___ Excerpted data ___
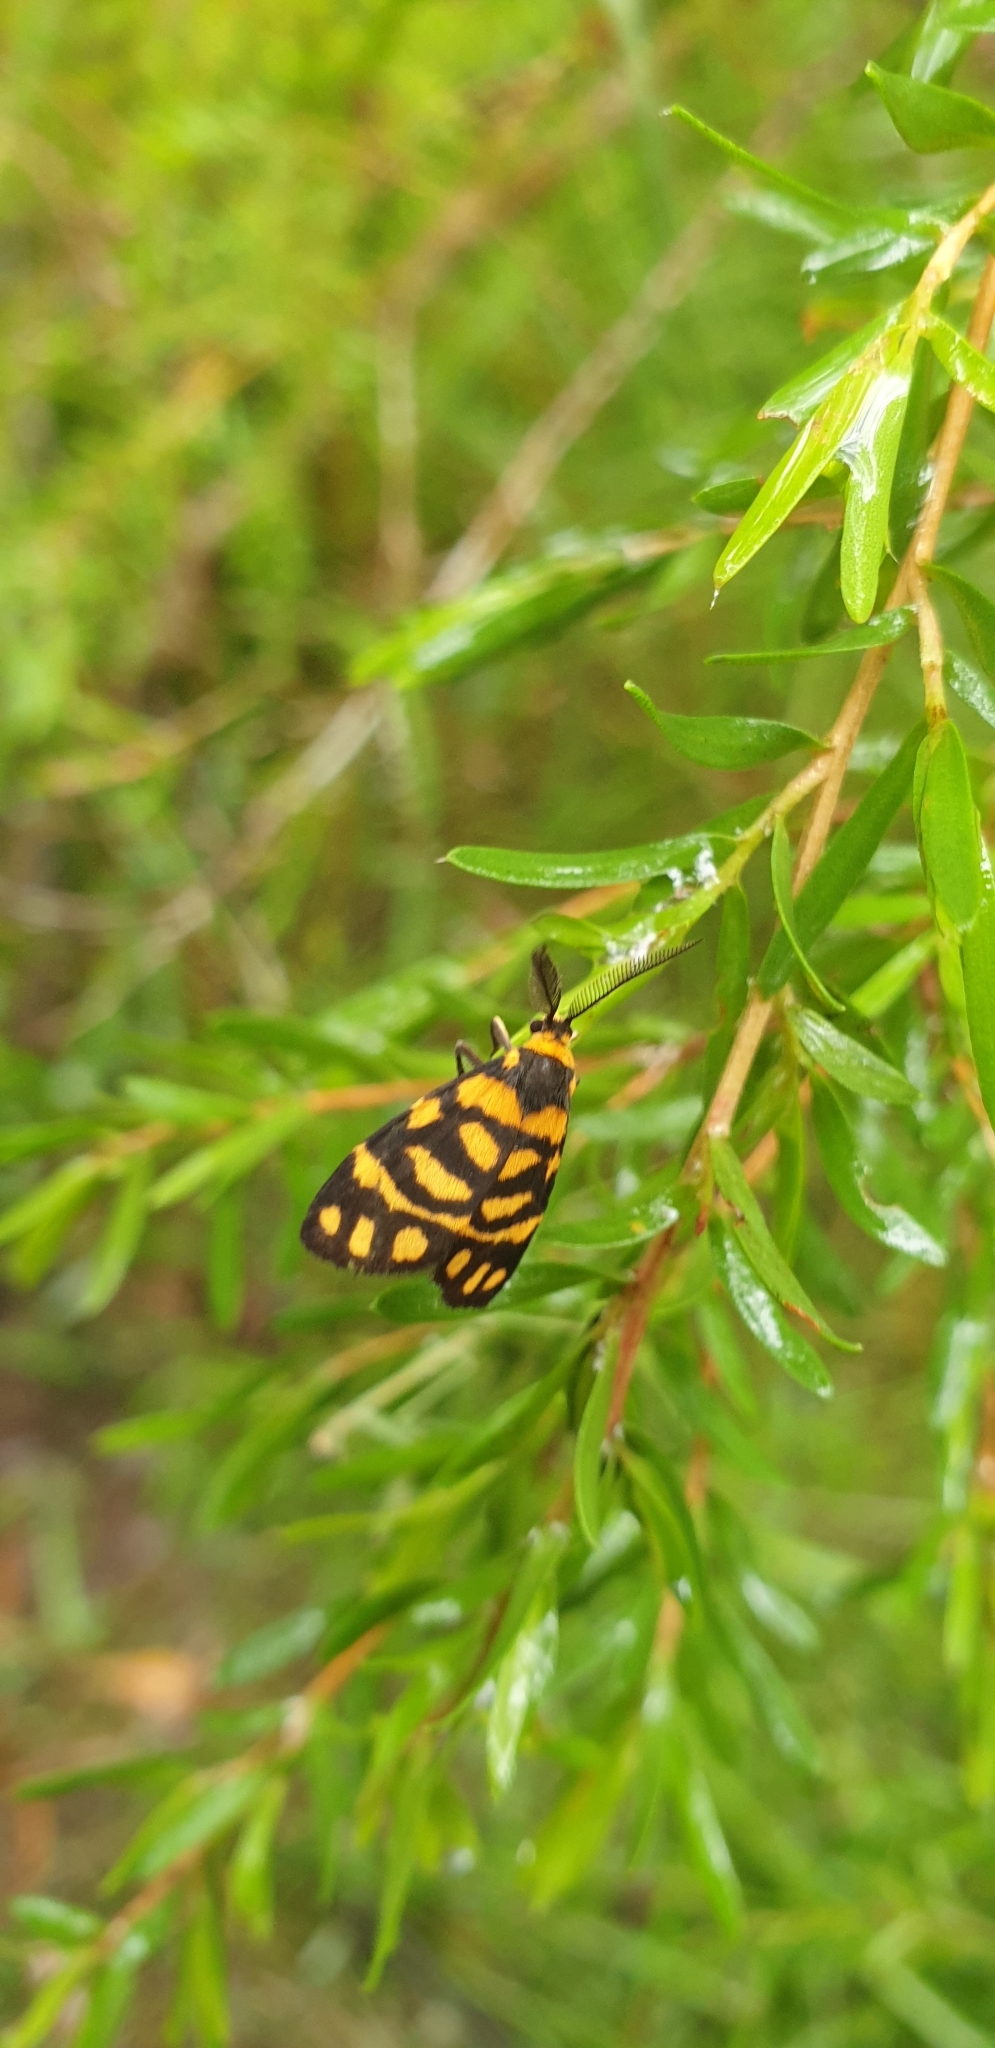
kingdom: Animalia
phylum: Arthropoda
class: Insecta
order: Lepidoptera
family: Erebidae
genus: Asura
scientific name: Asura lydia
___
▶ What you have to do: Copy every line of text in the material above word for word, leaving out the pictures.

▶ Answer in full:
kingdom: Animalia
phylum: Arthropoda
class: Insecta
order: Lepidoptera
family: Erebidae
genus: Asura
scientific name: Asura lydia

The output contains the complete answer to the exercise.